Source: Official NORAD Santa Tracker
URL Source: http://www.noradsanta.org/
Published: Dec 24, 2015
Author: Me
Post Date: 2015-12-24 18:11:51 by Deckard
Keywords: None
Views: 2257
Comments: 18

Why is NORAD able to track Santa Claus yet on September 11th, 2001 the air defense network had predictable and effective procedures for dealing with an attack and failed to respond in a timely manner until after the attack was over, more than an hour and a half after it had started. The official timeline describes a series of events and mode of response in which the delays are spread out into a number of areas. There are failures upon failures, in what might be described as a strategy of layered failures, or failure in depth. The failures can be divided into four types.

  • Failures to report: Based on the official timeline, the FAA response times for reporting the deviating aircraft were many times longer than the prescribed times.

*Study questions*:
a. Can you give the NORAD post again, starting with "Why is NORAD" and going on through "into four types.", with "timeline" swapped for "chronology"?
b. Answer these about the NORAD post:
(i) How many views does the post list?
(ii) Into how many types does the post say the failures can be divided?
(iii) Under "Failures to report," how did the FAA response times for reporting the deviating aircraft compare with the prescribed times?

*Supplied entries*:
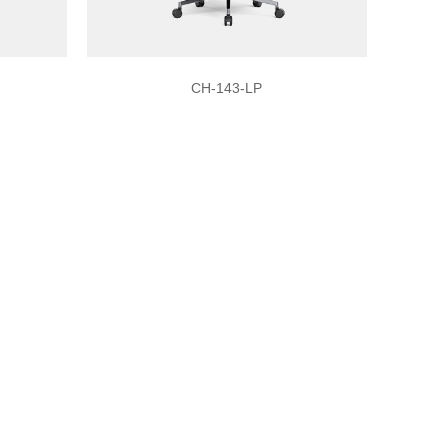
CH-143-LP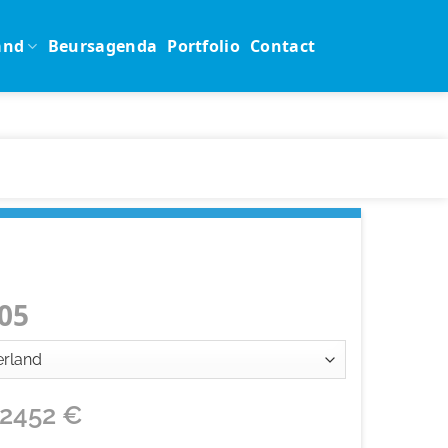
and
Beursagenda
Portfolio
Contact
05
12452
€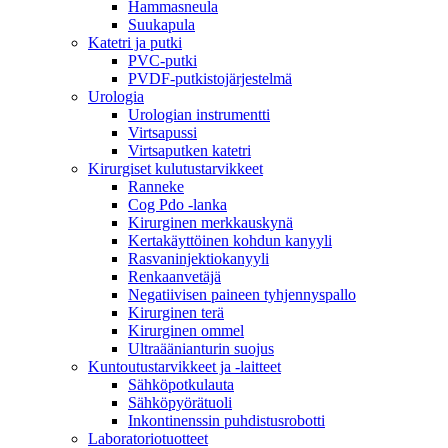
Hammasneula
Suukapula
Katetri ja putki
PVC-putki
PVDF-putkistojärjestelmä
Urologia
Urologian instrumentti
Virtsapussi
Virtsaputken katetri
Kirurgiset kulutustarvikkeet
Ranneke
Cog Pdo -lanka
Kirurginen merkkauskynä
Kertakäyttöinen kohdun kanyyli
Rasvaninjektiokanyyli
Renkaanvetäjä
Negatiivisen paineen tyhjennyspallo
Kirurginen terä
Kirurginen ommel
Ultraäänianturin suojus
Kuntoutustarvikkeet ja -laitteet
Sähköpotkulauta
Sähköpyörätuoli
Inkontinenssin puhdistusrobotti
Laboratoriotuotteet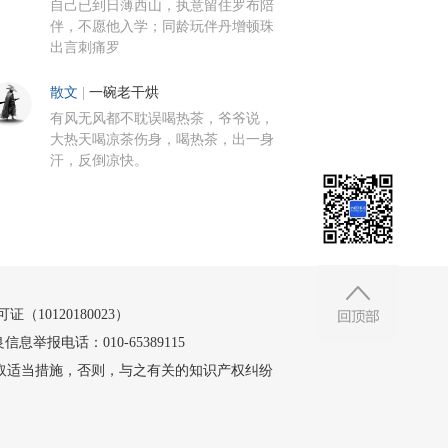
自己已到日薄西山，执意留住罗布陪
伴，不愿他入学；同龄玩伴丹增顿珠
出言刺痛罗
散文
|
一碗老干烘
有风无风都不耽误喝热茶，爷爷说，
大热天喝凉茶伤身，喝热茶，出一身
汗，反倒凉快。
10120180023）
信息举报电话：010-65389115
取适当措施，否则，与之有关的知识产权纠纷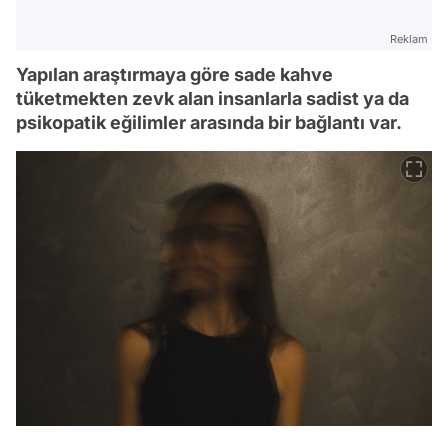
Reklam
Yapılan araştırmaya göre sade kahve
tüketmekten zevk alan insanlarla sadist ya da
psikopatik eğilimler arasında bir bağlantı var.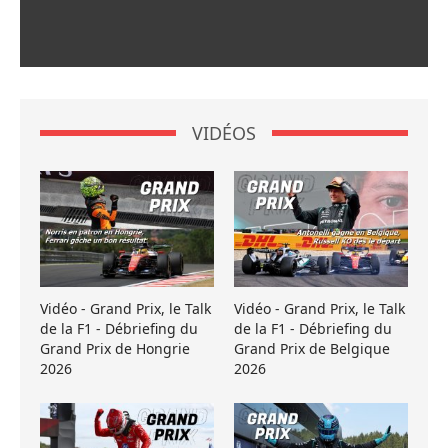
VIDÉOS
Vidéo - Grand Prix, le Talk
Vidéo - Grand Prix, le Talk
de la F1 - Débriefing du
de la F1 - Débriefing du
Grand Prix de Hongrie
Grand Prix de Belgique
2026
2026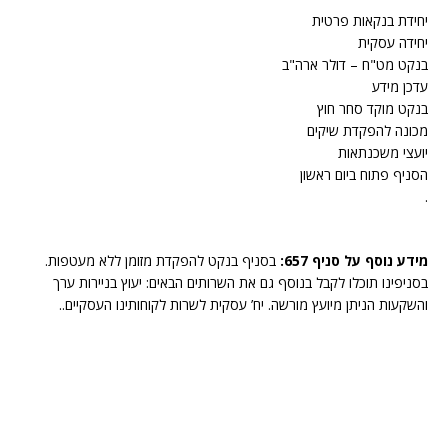
יחידת בנקאות פרטית
יחידה עסקית
בנקט מט"ח – דולר ארה"ב
עדכן מידע
בנקט מוקד סחר חוץ
מכונה להפקדת שיקים
יועצי משכנתאות
הסניף פתוח ביום ראשון
.
מידע נוסף על סניף 657:
בסניף בנקט להפקדת מזומן ללא מעטפות.
בסניפינו תוכלו לקבל בנוסף גם את השרותים הבאים: יעוץ בניירות ערך
והשקעות הניתן מיועץ מורשה. יח’ עסקית לשרות לקוחותינו העסקיים..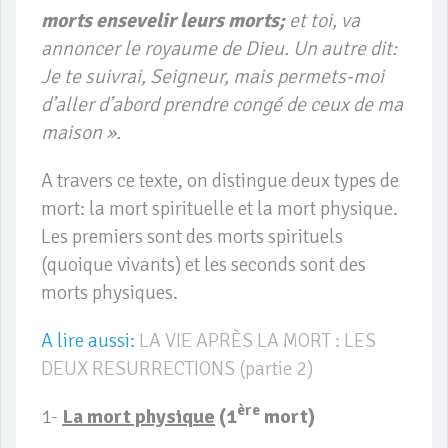
morts ensevelir leurs morts;
et toi, va
annoncer le royaume de Dieu.
Un autre dit:
Je te suivrai, Seigneur, mais permets-moi
d’aller d’abord prendre congé de ceux de ma
maison ».
A travers ce texte, on distingue deux types de
mort: la mort spirituelle et la mort physique.
Les premiers sont des morts spirituels
(quoique vivants) et les seconds sont des
morts physiques.
A lire aussi:
LA VIE APRÈS LA MORT : LES
DEUX RESURRECTIONS (partie 2)
ère
1-
La mort physique
(1
mort)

*Outputs in order*:
a.
Why is NORAD able to track Santa Claus yet on September 11th, 2001 the air defense network had predictable and effective procedures for dealing with an attack and failed to respond in a timely manner until after the attack was over, more than an hour and a half after it had started. The official chronology describes a series of events and mode of response in which the delays are spread out into a number of areas. There are failures upon failures, in what might be described as a strategy of layered failures, or failure in depth. The failures can be divided into four types.

b.
(i) 2257
(ii) Four
(iii) They were many times longer than the prescribed times.